With the pictures set aside, reproduce each entry precisely as it reads.

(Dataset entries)
────────────────

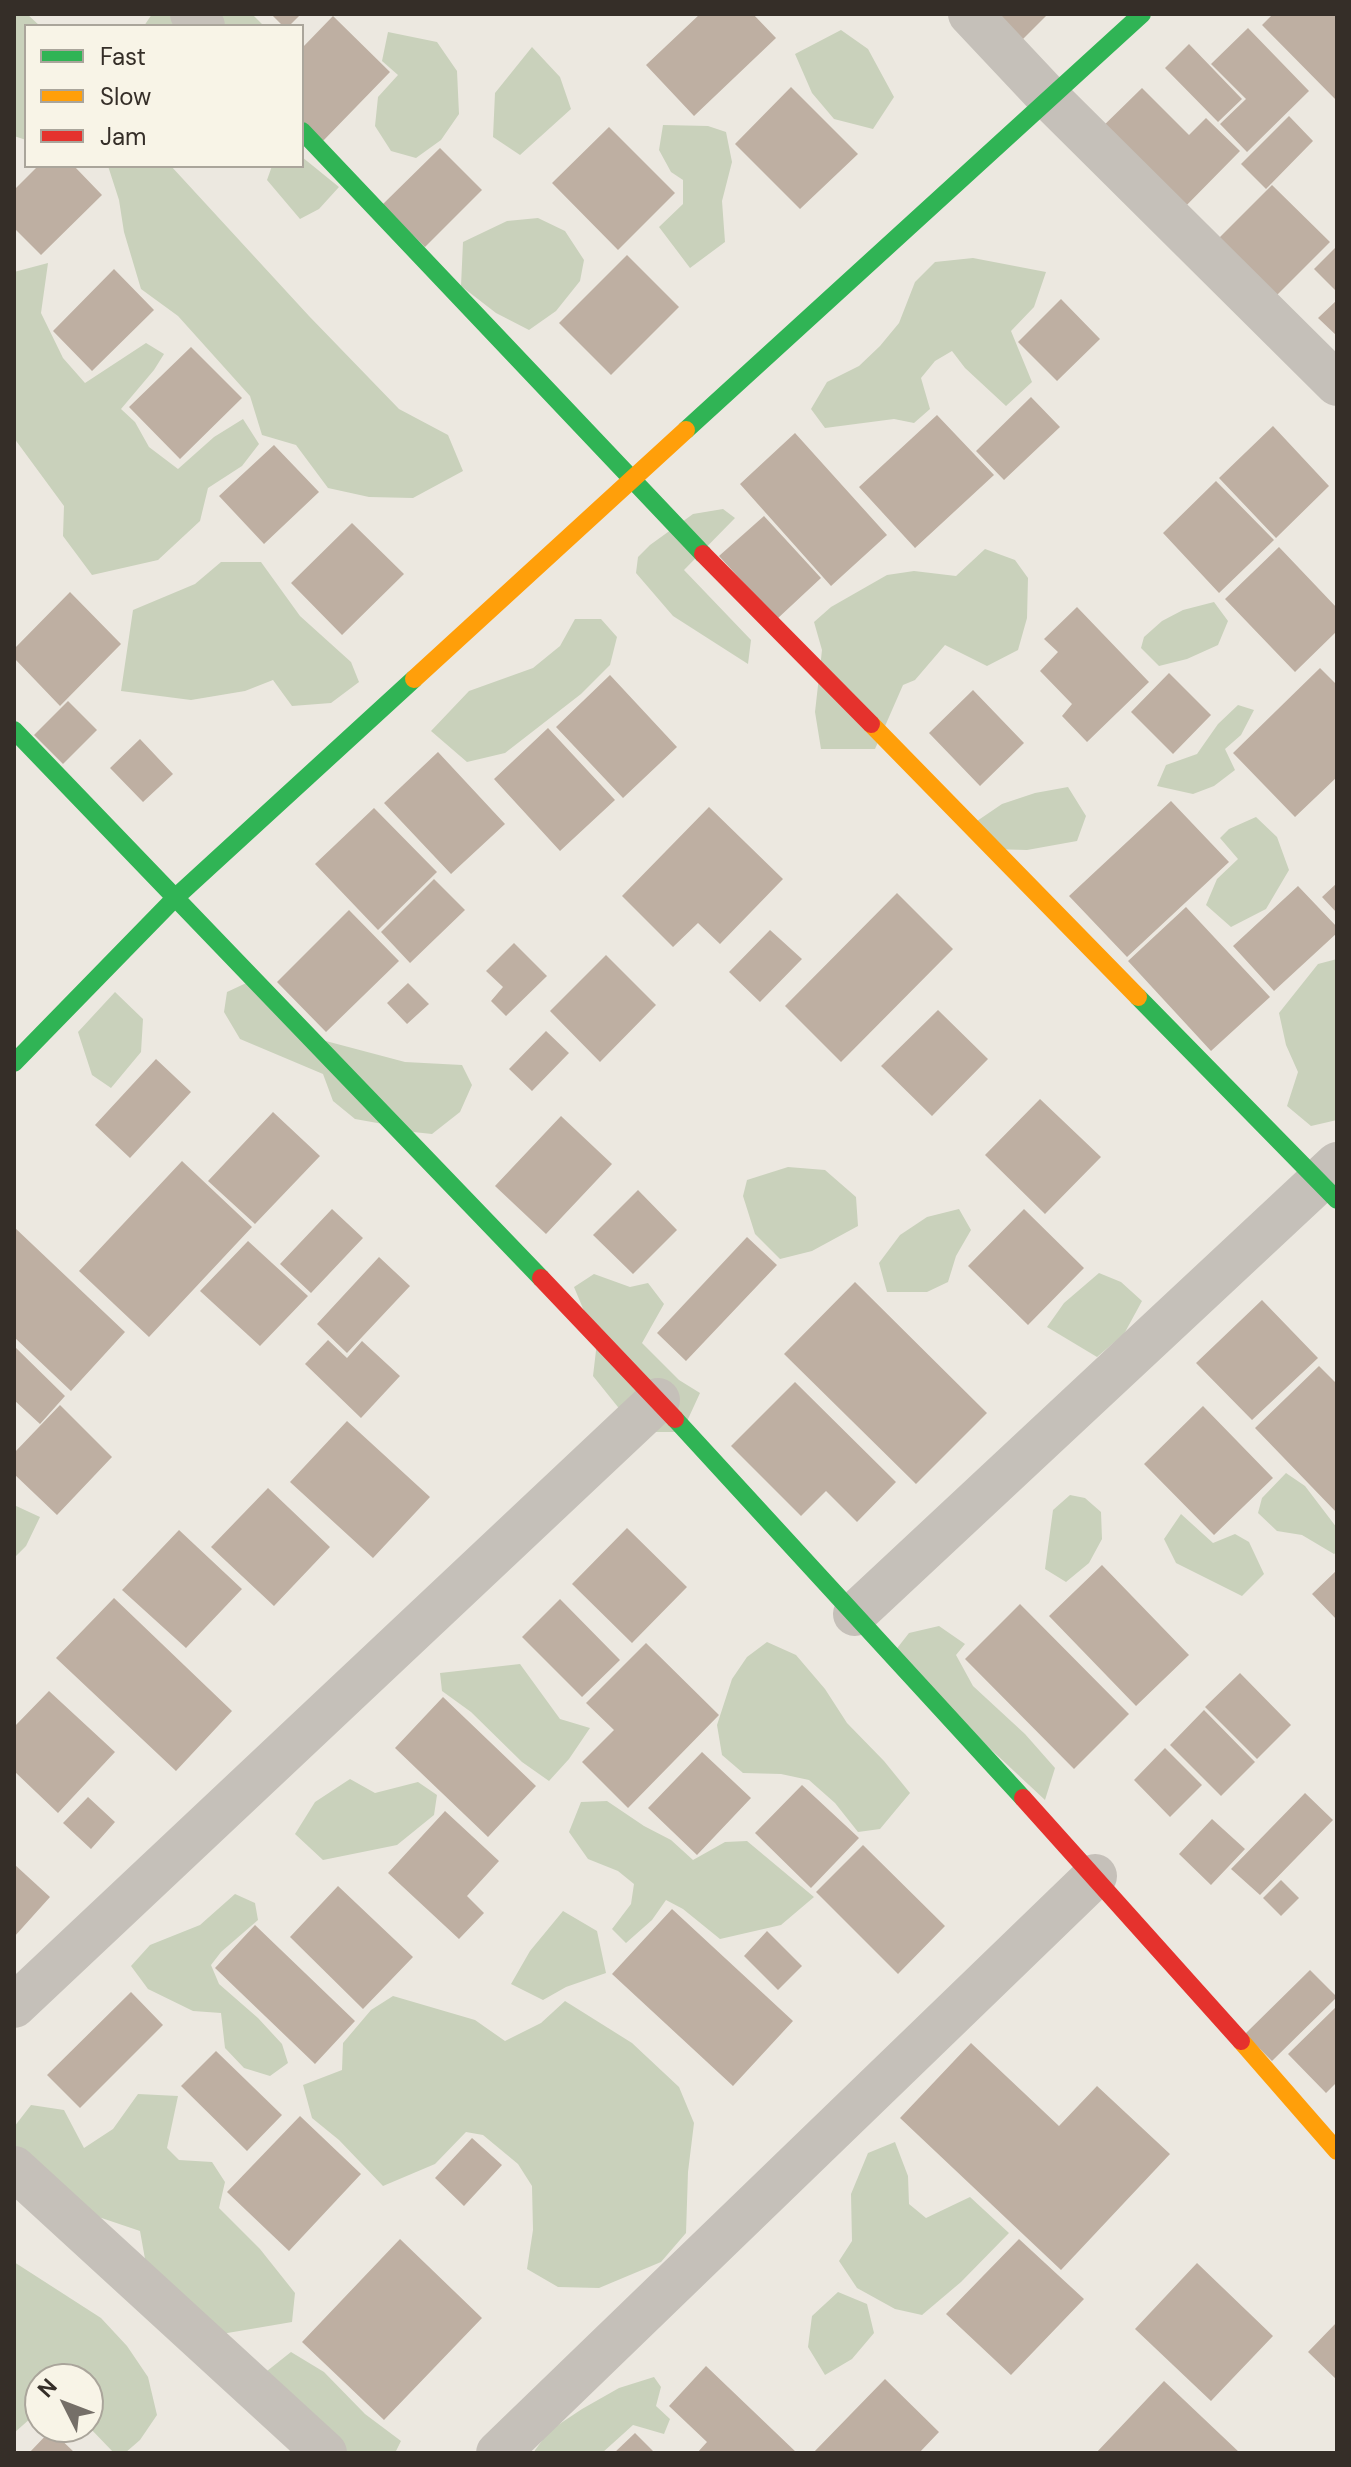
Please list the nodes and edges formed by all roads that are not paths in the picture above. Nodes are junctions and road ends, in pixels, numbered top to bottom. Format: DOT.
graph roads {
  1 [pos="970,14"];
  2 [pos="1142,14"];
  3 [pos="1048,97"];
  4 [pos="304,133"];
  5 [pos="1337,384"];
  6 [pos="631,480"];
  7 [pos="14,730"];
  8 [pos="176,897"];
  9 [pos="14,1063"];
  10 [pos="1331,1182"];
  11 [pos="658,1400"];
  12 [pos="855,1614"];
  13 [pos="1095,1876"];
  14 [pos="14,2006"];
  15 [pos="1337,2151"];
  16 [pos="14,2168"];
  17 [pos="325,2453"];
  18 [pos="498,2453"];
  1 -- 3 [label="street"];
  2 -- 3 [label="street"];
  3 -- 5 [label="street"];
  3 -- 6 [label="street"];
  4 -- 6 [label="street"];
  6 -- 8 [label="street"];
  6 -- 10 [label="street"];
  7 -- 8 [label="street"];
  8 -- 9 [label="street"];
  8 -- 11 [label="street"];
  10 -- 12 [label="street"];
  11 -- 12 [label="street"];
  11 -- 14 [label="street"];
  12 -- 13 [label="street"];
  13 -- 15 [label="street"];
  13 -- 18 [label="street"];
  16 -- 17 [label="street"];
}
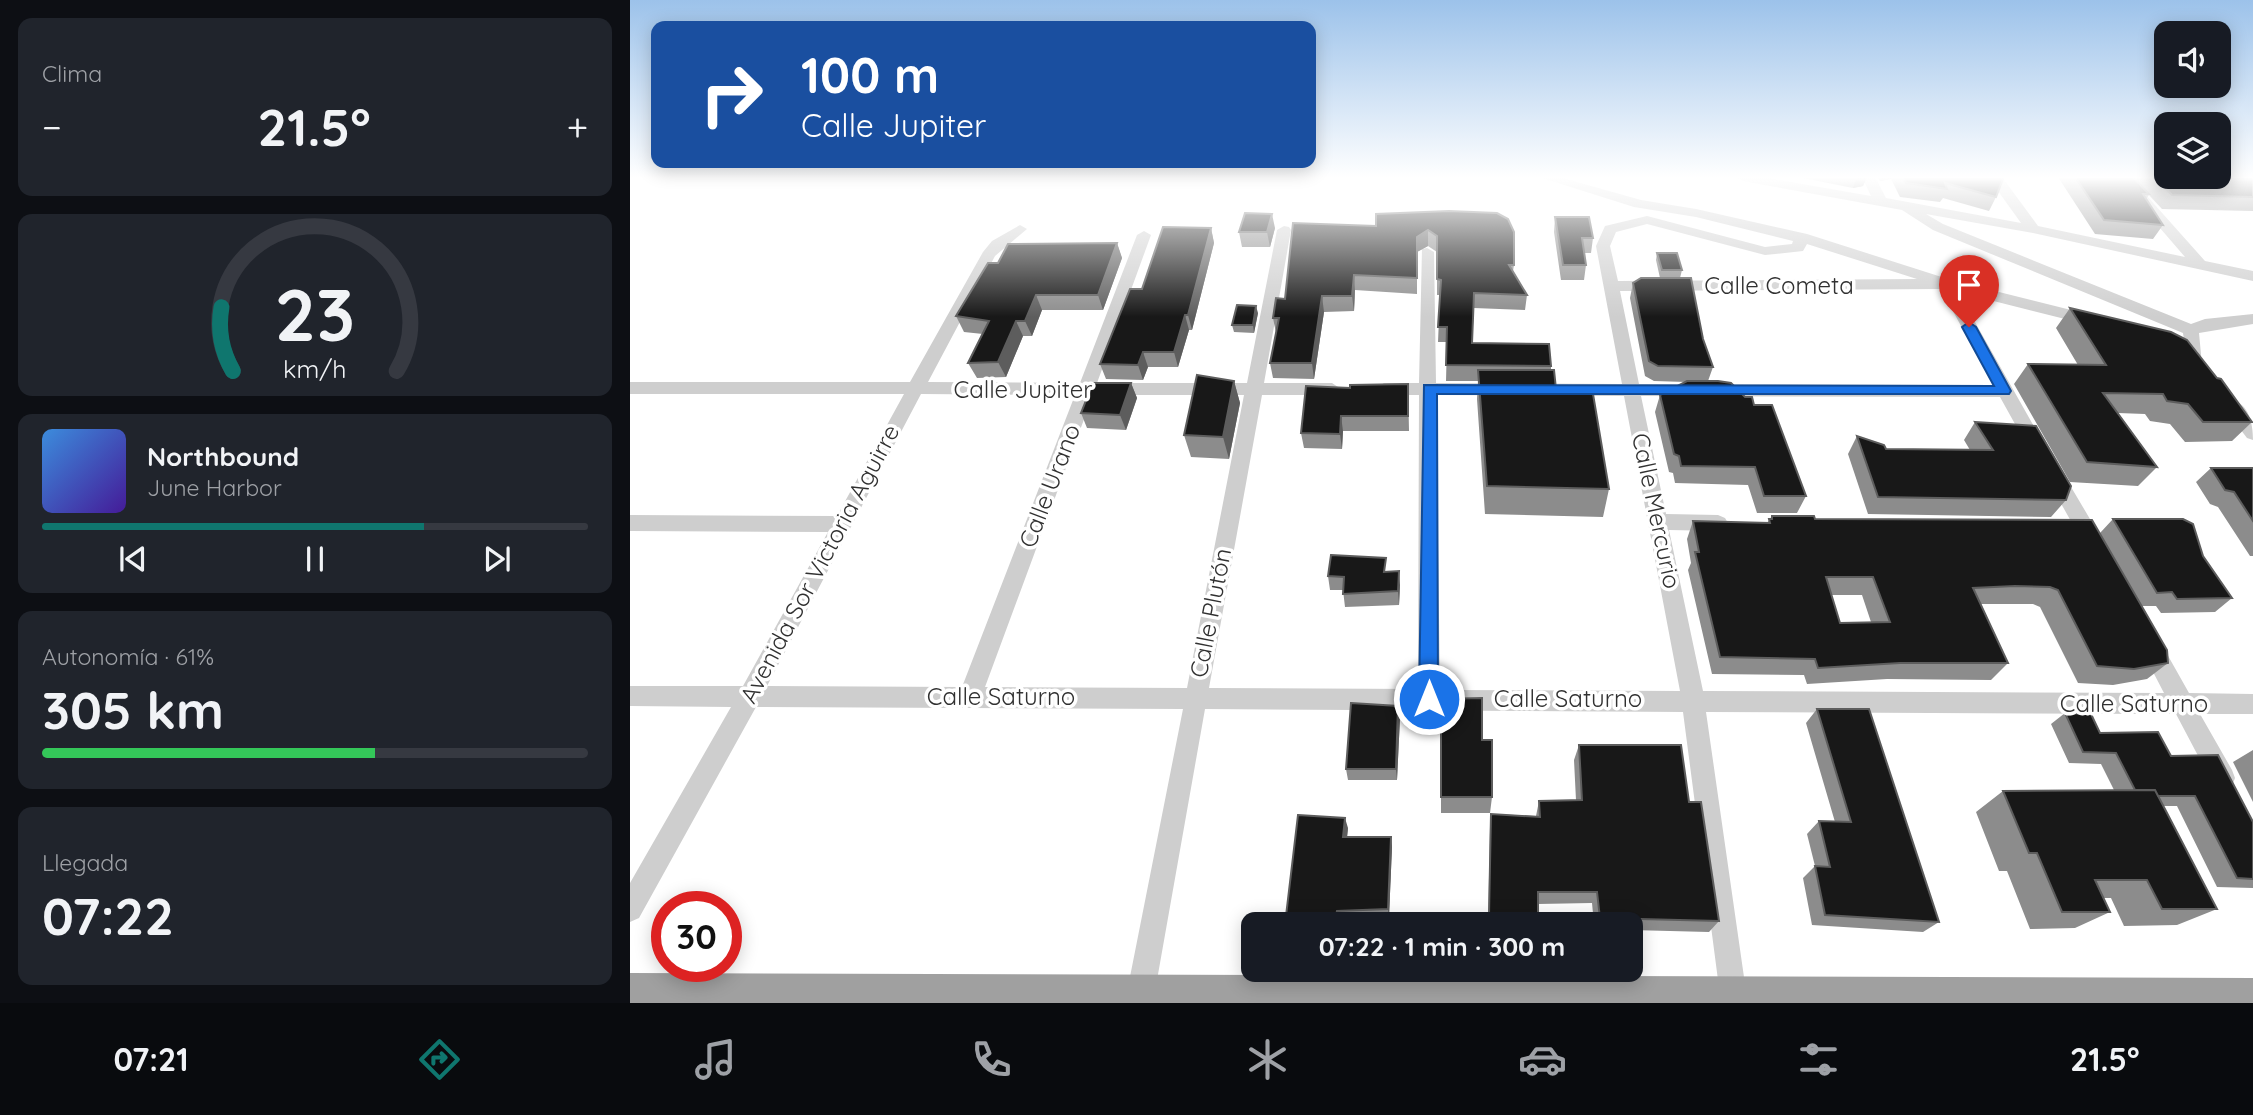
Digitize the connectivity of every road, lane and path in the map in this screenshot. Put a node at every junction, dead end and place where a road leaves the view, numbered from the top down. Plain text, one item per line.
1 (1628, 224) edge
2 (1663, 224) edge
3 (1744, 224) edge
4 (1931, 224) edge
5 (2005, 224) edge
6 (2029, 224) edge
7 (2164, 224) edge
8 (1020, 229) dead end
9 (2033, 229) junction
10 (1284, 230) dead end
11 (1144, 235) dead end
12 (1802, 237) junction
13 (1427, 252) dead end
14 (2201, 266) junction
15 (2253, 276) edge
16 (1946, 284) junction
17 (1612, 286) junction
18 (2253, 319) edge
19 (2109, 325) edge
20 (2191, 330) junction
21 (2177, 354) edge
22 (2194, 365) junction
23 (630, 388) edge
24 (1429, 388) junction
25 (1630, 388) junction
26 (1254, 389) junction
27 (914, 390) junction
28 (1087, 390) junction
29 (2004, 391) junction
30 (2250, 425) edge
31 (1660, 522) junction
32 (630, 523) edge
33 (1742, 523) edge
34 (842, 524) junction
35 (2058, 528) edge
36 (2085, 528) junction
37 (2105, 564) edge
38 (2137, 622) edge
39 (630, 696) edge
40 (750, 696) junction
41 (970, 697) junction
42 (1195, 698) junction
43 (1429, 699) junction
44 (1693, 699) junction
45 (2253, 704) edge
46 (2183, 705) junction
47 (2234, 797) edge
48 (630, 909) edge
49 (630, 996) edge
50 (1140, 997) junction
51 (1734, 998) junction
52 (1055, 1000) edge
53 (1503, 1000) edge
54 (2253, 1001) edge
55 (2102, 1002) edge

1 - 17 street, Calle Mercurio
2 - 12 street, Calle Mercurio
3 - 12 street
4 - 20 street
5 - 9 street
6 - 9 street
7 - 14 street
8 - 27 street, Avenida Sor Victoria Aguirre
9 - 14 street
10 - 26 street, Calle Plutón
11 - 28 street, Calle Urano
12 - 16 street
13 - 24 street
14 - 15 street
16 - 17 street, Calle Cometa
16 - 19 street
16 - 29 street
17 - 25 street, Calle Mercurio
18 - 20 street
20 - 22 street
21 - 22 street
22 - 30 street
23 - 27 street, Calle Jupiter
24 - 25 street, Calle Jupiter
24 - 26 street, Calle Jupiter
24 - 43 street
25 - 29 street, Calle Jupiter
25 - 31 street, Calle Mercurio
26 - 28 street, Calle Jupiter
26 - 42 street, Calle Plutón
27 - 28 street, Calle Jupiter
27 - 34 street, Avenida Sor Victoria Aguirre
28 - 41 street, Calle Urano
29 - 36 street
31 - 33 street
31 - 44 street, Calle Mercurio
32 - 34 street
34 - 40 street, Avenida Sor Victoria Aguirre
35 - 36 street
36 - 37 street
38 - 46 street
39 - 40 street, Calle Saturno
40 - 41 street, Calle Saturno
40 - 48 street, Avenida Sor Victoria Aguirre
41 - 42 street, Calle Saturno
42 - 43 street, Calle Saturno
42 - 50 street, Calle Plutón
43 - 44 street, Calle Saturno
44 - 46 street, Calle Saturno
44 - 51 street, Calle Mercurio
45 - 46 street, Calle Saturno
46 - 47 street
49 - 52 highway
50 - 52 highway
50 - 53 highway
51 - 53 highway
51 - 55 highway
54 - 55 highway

────────────────

→ **SOLUTION**
Please list the nodes and edges formed by all roads that are not paths in the picture above. Nodes are junctions and road ends, in pixels, numbered top to bottom. Format: DOT.
graph roads {
  1 [pos="970,14"];
  2 [pos="1142,14"];
  3 [pos="1048,97"];
  4 [pos="304,133"];
  5 [pos="1337,384"];
  6 [pos="631,480"];
  7 [pos="14,730"];
  8 [pos="176,897"];
  9 [pos="14,1063"];
  10 [pos="1331,1182"];
  11 [pos="658,1400"];
  12 [pos="855,1614"];
  13 [pos="1095,1876"];
  14 [pos="14,2006"];
  15 [pos="1337,2151"];
  16 [pos="14,2168"];
  17 [pos="325,2453"];
  18 [pos="498,2453"];
  1 -- 3 [label="street"];
  2 -- 3 [label="street"];
  3 -- 5 [label="street"];
  3 -- 6 [label="street"];
  4 -- 6 [label="street"];
  6 -- 8 [label="street"];
  6 -- 10 [label="street"];
  7 -- 8 [label="street"];
  8 -- 9 [label="street"];
  8 -- 11 [label="street"];
  10 -- 12 [label="street"];
  11 -- 12 [label="street"];
  11 -- 14 [label="street"];
  12 -- 13 [label="street"];
  13 -- 15 [label="street"];
  13 -- 18 [label="street"];
  16 -- 17 [label="street"];
}
Digitize the connectivity of every road, lane and path in the map in this screenshot. Put a node at every junction, dead end and place where a road leaves the view, numbered from the top down. Plain text, one item per line.
1 (1628, 224) edge
2 (1663, 224) edge
3 (1744, 224) edge
4 (1931, 224) edge
5 (2005, 224) edge
6 (2029, 224) edge
7 (2164, 224) edge
8 (1020, 229) dead end
9 (2033, 229) junction
10 (1284, 230) dead end
11 (1144, 235) dead end
12 (1802, 237) junction
13 (1427, 252) dead end
14 (2201, 266) junction
15 (2253, 276) edge
16 (1946, 284) junction
17 (1612, 286) junction
18 (2253, 319) edge
19 (2109, 325) edge
20 (2191, 330) junction
21 (2177, 354) edge
22 (2194, 365) junction
23 (630, 388) edge
24 (1429, 388) junction
25 (1630, 388) junction
26 (1254, 389) junction
27 (914, 390) junction
28 (1087, 390) junction
29 (2004, 391) junction
30 (2250, 425) edge
31 (1660, 522) junction
32 (630, 523) edge
33 (1742, 523) edge
34 (842, 524) junction
35 (2058, 528) edge
36 (2085, 528) junction
37 (2105, 564) edge
38 (2137, 622) edge
39 (630, 696) edge
40 (750, 696) junction
41 (970, 697) junction
42 (1195, 698) junction
43 (1429, 699) junction
44 (1693, 699) junction
45 (2253, 704) edge
46 (2183, 705) junction
47 (2234, 797) edge
48 (630, 909) edge
49 (630, 996) edge
50 (1140, 997) junction
51 (1734, 998) junction
52 (1055, 1000) edge
53 (1503, 1000) edge
54 (2253, 1001) edge
55 (2102, 1002) edge

1 - 17 street, Calle Mercurio
2 - 12 street, Calle Mercurio
3 - 12 street
4 - 20 street
5 - 9 street
6 - 9 street
7 - 14 street
8 - 27 street, Avenida Sor Victoria Aguirre
9 - 14 street
10 - 26 street, Calle Plutón
11 - 28 street, Calle Urano
12 - 16 street
13 - 24 street
14 - 15 street
16 - 17 street, Calle Cometa
16 - 19 street
16 - 29 street
17 - 25 street, Calle Mercurio
18 - 20 street
20 - 22 street
21 - 22 street
22 - 30 street
23 - 27 street, Calle Jupiter
24 - 25 street, Calle Jupiter
24 - 26 street, Calle Jupiter
24 - 43 street
25 - 29 street, Calle Jupiter
25 - 31 street, Calle Mercurio
26 - 28 street, Calle Jupiter
26 - 42 street, Calle Plutón
27 - 28 street, Calle Jupiter
27 - 34 street, Avenida Sor Victoria Aguirre
28 - 41 street, Calle Urano
29 - 36 street
31 - 33 street
31 - 44 street, Calle Mercurio
32 - 34 street
34 - 40 street, Avenida Sor Victoria Aguirre
35 - 36 street
36 - 37 street
38 - 46 street
39 - 40 street, Calle Saturno
40 - 41 street, Calle Saturno
40 - 48 street, Avenida Sor Victoria Aguirre
41 - 42 street, Calle Saturno
42 - 43 street, Calle Saturno
42 - 50 street, Calle Plutón
43 - 44 street, Calle Saturno
44 - 46 street, Calle Saturno
44 - 51 street, Calle Mercurio
45 - 46 street, Calle Saturno
46 - 47 street
49 - 52 highway
50 - 52 highway
50 - 53 highway
51 - 53 highway
51 - 55 highway
54 - 55 highway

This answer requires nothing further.